Several rounds of heavy stimulus spending to cope with the pandemic pushed up the annual budget from some 100 trillion yen to around 140 trillion yen ($1 trillion) during fiscal 2020 to 2022.

Japan’s delay in unwinding fiscal largesse has prompted International Monetary Fund (IMF) to urge the country to pursue fiscal consolidation by meeting any increase in government expenditure with steps to boost revenues.

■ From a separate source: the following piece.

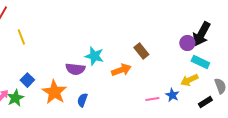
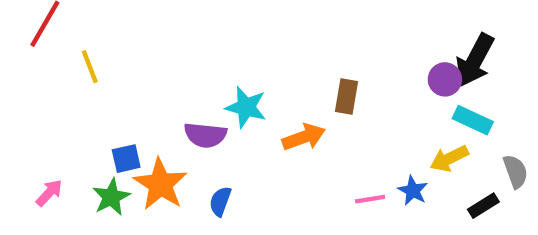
brown rectangle: (141, 51) -> (347, 97), turned 49
blue square: (27, 80) -> (126, 159), moved, turned 32
green star: (15, 98) -> (111, 197), moved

The framework said the government will conduct a review of any progress of its fiscal reform in the fiscal year 2024 so as to create a medium-term economy and fiscal scheme.

Since he took office in October 2021, Kishida has pledged to achieve a virtuous cycle of growth and redistribution under his “new capitalism” while suggesting that previous administrations’ stimulus policies created social division and inequality.

The draft features the expansion of new child care measures and households’ assets as well as overhaul of asset management firms. It also seeks labour reform, the need to cope with artificial intelligence (AI), strengthen supply chains and promote start-up firms and green and digital transformation.

“We will realise sustainable growth by mobilising budget, taxation and regulatory reforms, aiming to exit deflation and overcome falling childbirth,” it said.

“We will conduct flexible policy while working closely with the Bank of Japan” which aims for the 2% inflation target accompanied by wage hikes.